Given text
[Start of section]

# Math Help - help please

Find the equation of the circle with diameter AB where A is (4, 7) and B is (–2, 3)

2. $S=(\frac{x_A+x_B}{2};\frac{y_A+y_B}{2})=(\frac{4-2}{2};\frac{7+3}{2})=(1,5)$
$r=\frac{|AB|}{2}=\frac{\sqrt{6^2+4^2}}{2}=\frac{\s qrt{52}}{2}$
$(x-1)^2+(y-5)^2=r^2$
$(x-1)^2+(y-5)^2=\frac{13}{2}$

3. Originally Posted by Arch_Stanton
$S=(\frac{x_A+x_B}{2};\frac{y_A+y_B}{2})=(\frac{4-2}{2};\frac{7+3}{2})=(1,5)$
$r=\frac{|AB|}{2}=\frac{\sqrt{6^2+4^2}}{2}=\frac{\s qrt{52}}{2}$
$(x-1)^2+(y-5)^2=r^2$
$(x-1)^2+(y-5)^2=\frac{13}{2}$
You need to provide some words describing what you are doing and why.

CB

4. Originally Posted by CaptainBlack
You need to provide some words describing what you are doing and why.

CB
Originally Posted by Arch_Stanton

1. $S=(\frac{x_A+x_B}{2};\frac{y_A+y_B}{2})=(\frac{4-2}{2};\frac{7+3}{2})=(1,5)$
2. $r=\frac{|AB|}{2}=\frac{\sqrt{6^2+4^2}}{2}=\frac{\s qrt{52}}{2}$
3. $(x-1)^2+(y-5)^2=r^2$
4. $(x-1)^2+(y-5)^2=\frac{13}{2}$
I took the liberty and wrote an explanation. I hope no one has any objections.

[End of section]

Write what comes next in the forum thread about the equation of the circle with diameter AB, starting after its final sentence.

Records provided
[Start of section]

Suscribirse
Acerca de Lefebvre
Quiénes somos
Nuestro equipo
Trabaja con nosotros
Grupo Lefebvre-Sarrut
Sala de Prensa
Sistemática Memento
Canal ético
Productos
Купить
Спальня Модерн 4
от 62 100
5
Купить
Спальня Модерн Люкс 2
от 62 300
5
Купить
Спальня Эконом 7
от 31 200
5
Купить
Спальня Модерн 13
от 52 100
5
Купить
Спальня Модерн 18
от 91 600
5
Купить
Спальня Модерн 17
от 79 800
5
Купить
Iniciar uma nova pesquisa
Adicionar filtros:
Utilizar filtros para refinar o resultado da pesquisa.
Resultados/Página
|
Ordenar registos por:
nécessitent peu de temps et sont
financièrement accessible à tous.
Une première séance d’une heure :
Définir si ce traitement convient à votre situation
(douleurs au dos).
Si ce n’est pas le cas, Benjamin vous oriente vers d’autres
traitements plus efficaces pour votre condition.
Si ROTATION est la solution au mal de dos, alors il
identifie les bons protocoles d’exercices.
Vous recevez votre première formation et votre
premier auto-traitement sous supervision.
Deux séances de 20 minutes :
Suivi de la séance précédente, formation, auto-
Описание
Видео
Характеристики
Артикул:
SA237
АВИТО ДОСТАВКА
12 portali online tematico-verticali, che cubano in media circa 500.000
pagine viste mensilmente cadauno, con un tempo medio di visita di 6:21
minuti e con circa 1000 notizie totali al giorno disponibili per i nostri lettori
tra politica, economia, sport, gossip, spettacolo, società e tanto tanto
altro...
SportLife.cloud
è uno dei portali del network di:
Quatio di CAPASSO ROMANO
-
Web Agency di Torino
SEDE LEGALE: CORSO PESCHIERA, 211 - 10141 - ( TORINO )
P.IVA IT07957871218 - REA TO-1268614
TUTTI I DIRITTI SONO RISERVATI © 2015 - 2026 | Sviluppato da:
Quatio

[End of section]

Answer for the task
Before starting, I want to point out a mistake in 4. We have found the radius to be $\frac{\sqrt{52}}{2} = \frac{\not{2}\sqrt{13}}{\not{2}}$. Therefore, $r^2$ is 13 and not 13/2.

To find the equation of the circle with the given information, we need two things: the magnitude of the radius and the coordinate of the center. Recall that the equation of the circle is of the form:
$(x-h)^2+(y-k)^2 = r^2$

where (h, k) are the coordinates of the center and r is the radius.

1. Taking the average of the individual x and y coordinates yields the midpoint of diameter AB, which is also the center of the circle.

2. Using the distance formula:
$d^2 = (x_2 - x_1)^2 + (y_2-y_1)^2$

we find the measure of the diameter AB. Dividing it by 2 yields the radius.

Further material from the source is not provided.